With only a long weekend to explore Belgium, I ended up limiting our day trips from Brussels to Antwerp, Bruges, and Ghent. The latter ended up being one of my favorite getaways – and just a 40-minute train ride from our home base!
The only real downside to this day trip was that some of the churches were closed. If you plan to visit Ghent on a Sunday, look ahead to make sure you can access all of the places you’re interested in visiting.
Here’s how we spent one day exploring Ghent, Belgium:
Since we missed climbing up into the belfort in Bruges, we made Ghent’s belfort our first stop.
This 14th century belfry is a UNESCO world heritage site and full of history. We purchased our tickets in the gift shop underneath the main entrance, entered into the cloth hall via the ticket kiosks, and then made our way to a room with floors that wrapped around four stone soldiers where we read some of the background on the belfry.

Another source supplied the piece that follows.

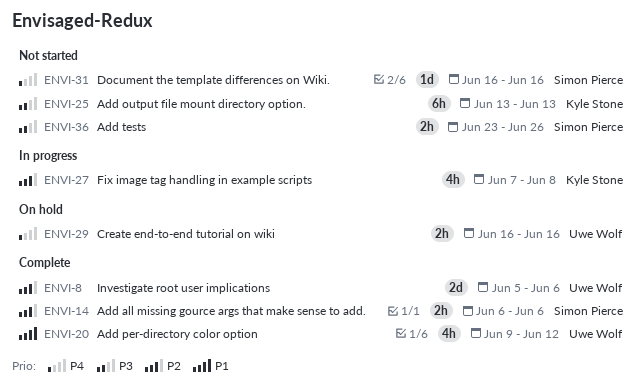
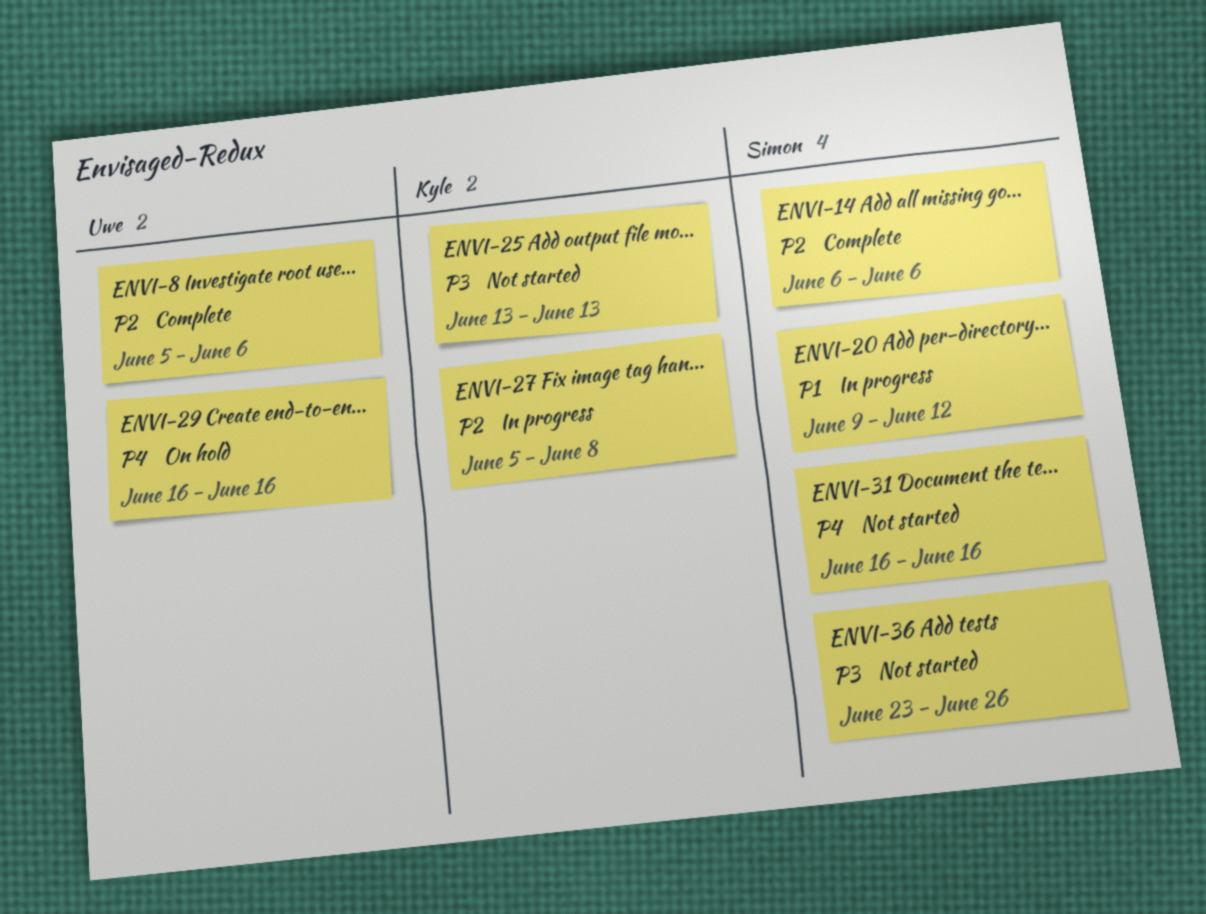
ENVI-20, status: Complete -> In progress
ENVI-20, owner: Uwe Wolf -> Simon Pierce
ENVI-27, start: Jun 7 -> Jun 5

The Ghent Belfry, a recognised UNESCO World Heritage, is well worth a visit. In 1402, it was the place where city privileges were kept: in a chest, locked up in the Belfry safe. The dragon, which has been up on the tower since 1377, kept an eye on the city as well as being the symbolic guardian of the belfry. The Belfry also proudly carried the alarm bell, the ‘Great Triumphant’. Today you will find this bell, nicknamed ‘Roland’ by the people of Ghent, not far from the Belfort on Emile Braunplein.https://visit.gent.be/en/see-do/ghent-belfry-world-heritage
We took the elevator to a few different floors to see the dragon, the bells, and eventually the open-air walkway near the top where we had great views of the nearby stadhuis (1500s city hall), churches, and castle. It was a great first stop to get our bearings before checking the other places on our list.

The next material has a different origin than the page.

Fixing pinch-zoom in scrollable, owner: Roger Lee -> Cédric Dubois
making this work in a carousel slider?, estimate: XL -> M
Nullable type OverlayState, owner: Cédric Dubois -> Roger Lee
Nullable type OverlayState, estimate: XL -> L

A short but fun stop was walking through Werregarenstraat (graffiti street). The artwork was very impressive and the subject matter ran the gamut!
There were a few other couples exploring the street while we were there as well as one gentleman at work on a new piece of art! We enjoyed taking our time, pointing out art of interest to each other, and then popping out the other end of the alley and continuing on to our next destination.

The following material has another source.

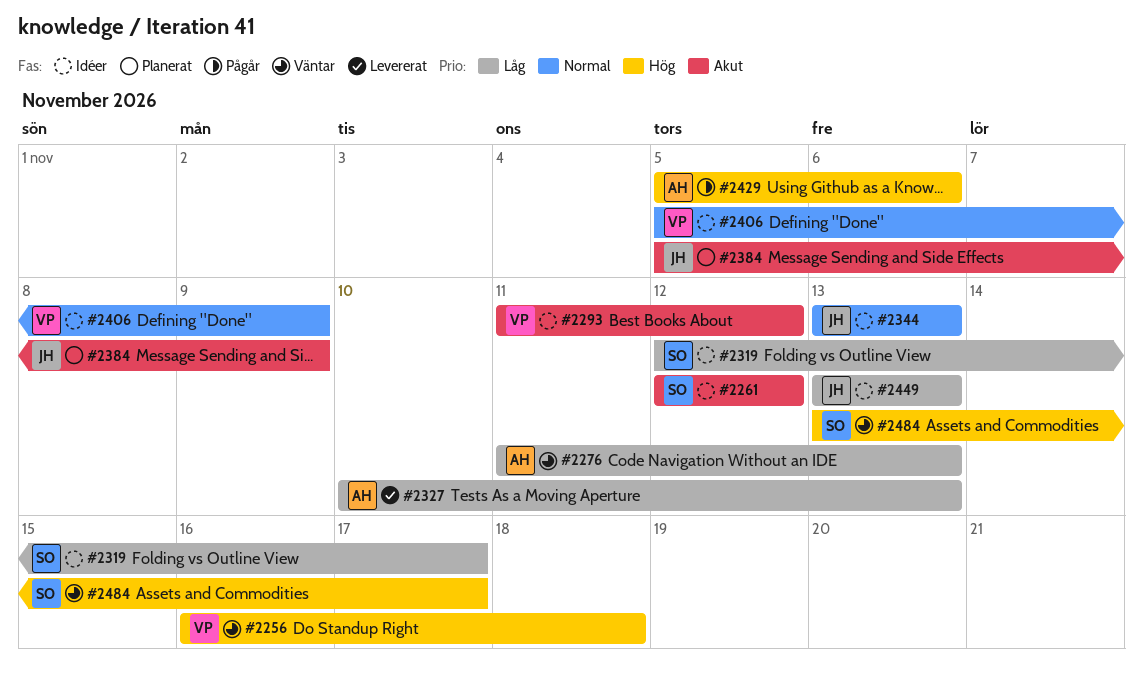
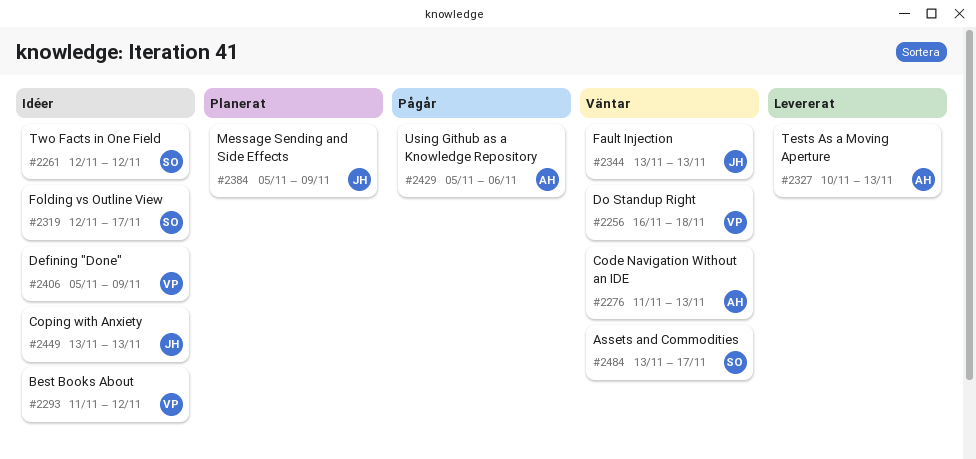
#2344, status: Idéer -> Väntar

The street is not too far out of the way and the artwork is constantly changing so I recommend making a visit!
Het Waterhuis aan de Bierkant
I had a number of possible eateries and breweries on our list but we landed on Het Waterhuis aan de Bierkant once we spotted it along the canal on our way to the castle.
We decided to try their three house beers and some appetizers and spent a leisurely hour or so sitting on the upper level in front of the corner windows people watching over the bridge and waterway.
One of my favorite stops of the day was at the gravensteen – a 12th century castle only a few blocks away from the central downtown area.
We paid for the 45-minute handheld audio guide tour as we entered, which was delivered by a Flemish comedian. Many of the jokes were corny, but it was an interesting take on the often dry and boring historical audio guides you typically find at these sorts of sites.
The guide covered the turbulent history of the region and the castle’s inhabitants as we explored the gatehouse, ramparts, keep, count’s residence, and stables. This was an entertaining, informative, and family-friendly stop.
Graslei and Korenlei (east and west banks)
Although we didn’t have blur skies, we also didn’t have wind or rain as we walked around downtown Ghent. Despite the odd weather we thoroughly enjoyed the Flemish architects and exploring the east and west banks of the River Leie where quite a few people were walking the banks, catching canal tours, and more.
Although St. Michael’s church wasn’t open, we did cross over its famed stone arch bridge, which offered one of the best views of the quays.
The one church on our list that was open was St. Bavo’s Cathedral right beside the belfort. While a church has been at its site since 942, the oldest elements in the church date from the 12th century and the church has undergone a number of changes since then.
About the middle of the 16th century, the building had the appearance it still has today. But other changes were afoot. In 1536, by order of Emperor Charles V, the centuries-old St. Bavo’s Abbey was closed down, most of the abbey was demolished after the Ghent revolt in 1540 and converted into barracks. The abbot and monks of this abbey were secularized and given the title of canon. Their chapter was transferred to the Sint Janskerk, which was then called Sint Baafskerk. The diocese of Ghent was established in 1559 and the church became St Bavo’s Cathedral.https://www.sintbaafskathedraal.be/nl/geschiedenis/bouwgeschiedenis/
Although much newer than most aspects of the cathedral, I particularly enjoyed the colorful stained glass windows. They had a more modern design and there were so many to peruse as we walked around inside.
Our day in Ghent flew by and we were soon on the train back to Brussels for dinner. We could have easily spent the night and enjoyed a few more meals downtown – we really enjoyed Ghent and highly recommend making it one of your stops in Belgium!
One thought on “How to Spend A Day in Ghent, Belgium”
Very interesting, I particularly found the graffiti alley to be a great idea and a cool place for artists to express themselves. The cathedral was beautiful especially the stained glass windows. The picture of the altar with the stained glass windows above is breathtakingly beautiful.